In this study, cellular and molecular changes in the myeloid cell compartment were characterized using the xenograft lung to brain metastasis model H2030-BrM. The aim was to examine effects of tumor progression and ionizing radiation on transcriptomic profiles of BrM-associated immune cells. Although we focused our analysis on the myeloid cell compartment as the most abundant immune cell population in brain metastases, it has to be acknowledged that the lack of mature T cells in the immunocompromised Athymic nude mice and potential incompatibilities of human cytokines and murine cytokine receptors can affect myeloid cell biology and thereby alter transcriptomic profiles in myeloid cells.

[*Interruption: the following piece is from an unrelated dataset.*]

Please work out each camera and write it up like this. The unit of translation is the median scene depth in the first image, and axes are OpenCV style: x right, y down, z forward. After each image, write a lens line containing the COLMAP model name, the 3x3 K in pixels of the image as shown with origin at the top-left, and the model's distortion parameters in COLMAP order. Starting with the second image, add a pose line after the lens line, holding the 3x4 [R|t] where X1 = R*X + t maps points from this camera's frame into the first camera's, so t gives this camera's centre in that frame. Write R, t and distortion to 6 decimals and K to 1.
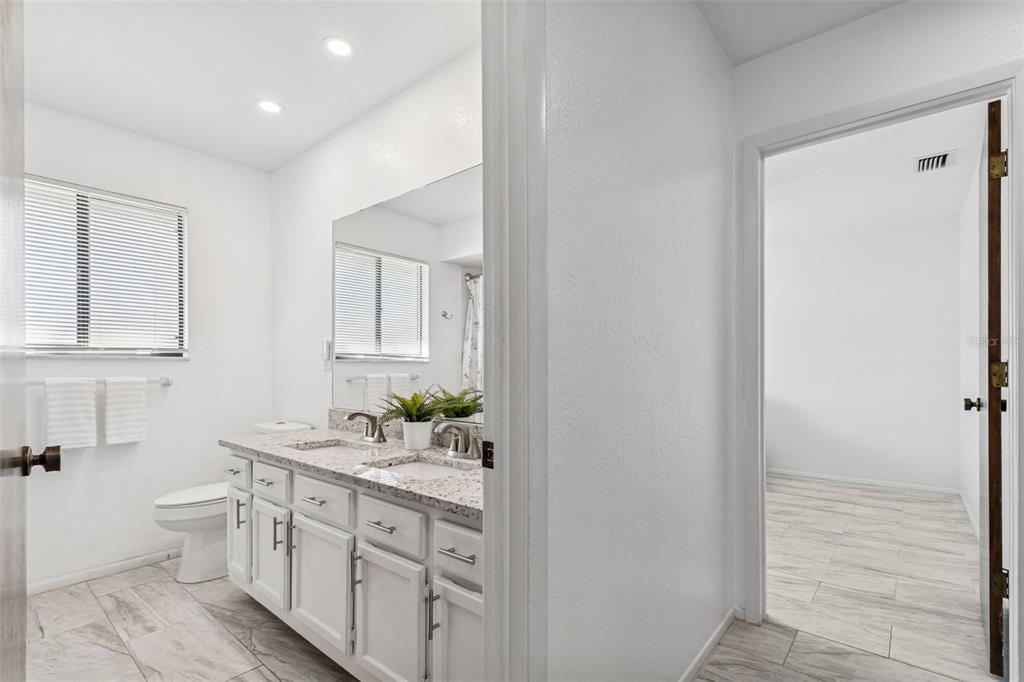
lens RADIAL K [[469.5, 0, 528.3], [0, 469.5, 367.5], [0, 0, 1]] dist [-0.001363, -0.000801]
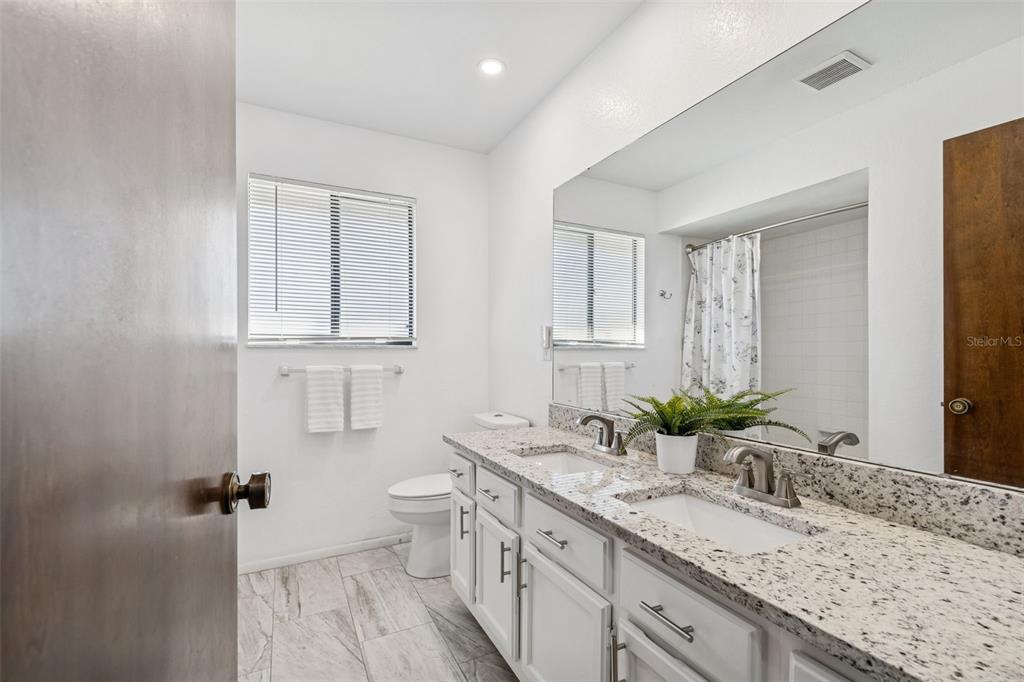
lens RADIAL K [[464.7, 0, 519.5], [0, 464.7, 351.6], [0, 0, 1]] dist [0.000172, -0.000458]
pose [[0.915874, 0.000746, -0.401464, -0.152912], [-0.001117, 0.999999, -0.000691, -0.010899], [0.401464, 0.001082, 0.915874, 0.219681]]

Follow-up studies using different syngeneic and xenograft brain metastasis models are underway to address the question of lymphoid-myeloid cross talk in brain metastasis and to evaluate the degree of T cell-mediated effects on myeloid cells in brain metastases. Moreover, future studies will be critical to evaluate the generalizability of the findings described herein based on one model and broaden the knowledge on core transcriptomic profiles of TAMs in BrM derived from different primary tumor entities that metastasize to the brain. In this context it will be important to include spontaneous BrM models to study the effects of the primary tumor on monocyte trafficking to the brain and its impact on TAM phenotypes in BrM. Given the complication of choosing the optimal marker combination to discriminate different myeloid subpopulations without using lineage tracing models, single cell-omics techniques will become indispensable to fully capture the complexity of the cellular composition and transcriptional repertoire of the BrM TME.

Resource Availability

Lead Contact

Further information and requests for resources and reagents should be directed to and will be fulfilled by the Lead Contact, Lisa Sevenich (sevenich@gsh.uni-frankfurt.de).

Materials Availability

This study did not generate new unique reagents.

Data and Code Availability

Tables S1 and S2 provide direct access to the main results derived from transcriptomic analysis presented in this study. In addition, all sequencing data have been deposited to the Gene Expression Omnibus (GEO) under the superseries accession number GSE137797. Single-cell RNA-seq data can be found under GSE137512. All bulk RNA-seq data are deposited under GSE137762.

Methods

All methods can be found in the accompanying Transparent Methods supplemental file.